Desconhecia a história de Lucille Ball e Desi Arnaz, que juntos protagonizaram, nos anos 50, a histórica sitcom I Love Lucy. A maior parte das críticas negativas aponta para questões técnicas do filme e isso é aceitável. No fundo, estamos a avaliar uma produção audiovisual. Mas seria ingénuo descurar o poder das histórias e esta é demasiado forte para que se foque apenas na fotografia, nas opção de rejuvenescimento digital dos protagonistas ou em contar os eventos passados com recurso a “entrevistas”, como se de um documentário se tratasse.
O mais importante em Being the Ricardos é a seguinte história: nos anos 40/50, uma mulher, mesmo depois de ter provado a sua competência em Hollywood, não contar com o apoio do estúdio quando outras actrizes mais famosas voltaram a estar disponíveis, tendo de se resignar à rádio; com o sucesso da sua radionovela, consegue uma proposta para a transmitir na televisão. Quando confrontada pelos directores da CBS para reproduzir exactamente a mesma sitcom radiofónica, esta mostrou-se intransigente: criou um formato novo, em que o seu marido assumiria o mesmo papel na série, para que ela pudesse passar mais tempo com ele, uma vez que este passava quatro a cinco noites fora de casa.
Arnaz foi um músico talentoso, de origem cubana, que encontrou nos EUA a liberdade que faltava ao regime comunista de que fugira. Essa liberdade tornou-se problemática para o casamento com Lucille Ball, uma vez que invariavelmente significava traição. As tentativas de Ball em aguentar o casamento são evidentes ao longo do filme; não se trata, também, e a julgar pela forma como Sorkin conta a história, de um caso em que o marido não amasse a esposa ou não fizesse (quase) tudo por ela.
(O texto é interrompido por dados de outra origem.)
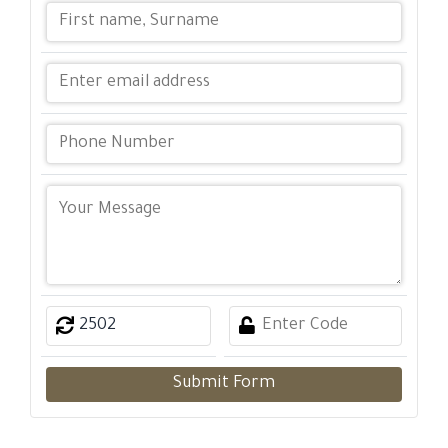
Submit Form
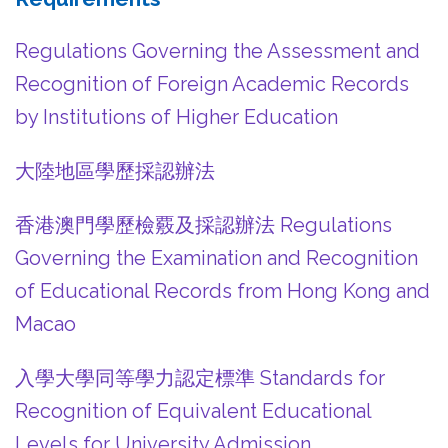
Regulations Governing the Assessment and
Recognition of Foreign Academic Records
by Institutions of Higher Education
大陸地區學歷採認辦法
香港澳門學歷檢覈及採認辦法 Regulations
Governing the Examination and Recognition
of Educational Records from Hong Kong and
Macao
入學大學同等學力認定標準 Standards for
Recognition of Equivalent Educational
Levels for University Admission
Simplesmente a mentira sobre uma traição, confrontada e negada n vezes ao longo de uma semana (espaço temporal do filme) foi demasiado para Ball.
Além do óbvio aqui descrito, e do seu paralelismo com a realidade, o facto de o filme se passar no estúdio de I Love Lucy e de ambos serem um casal tanto na realidade como na ficção - e das implicações que isto tem na performance de ambos e na relação com os outros - mostra muito bem que, mais uma vez, a ficção não é um momento à parte.
Assim, e como fui apurando com as minhas conversas com Ana Cristina Cachola, torna-se de facto preponderante as histórias que vemos na construção que fazemos da realidade. Mais histórias sobre mulheres heroínas levam-nos a perceber a força (e, olhando em retrospectiva, a obliteração) que estas têm; mais histórias sobre surdos a ter sexo (e os desafios ou não) desconstroem preconceito e normatividade; mais histórias sobre refugiados afegãos mostram que estes são iguais aos ucranianos, e que se ambos são tratados de forma diferente, isso é sintomático de que algo está mal.
E muita coisa está, de facto, mal; mas esta seleção de filmes, numa cerimónia e academia que tem muitos esqueletos no armário, dá-me bastante esperança quanto ao futuro, tanto na realidade como na ficção.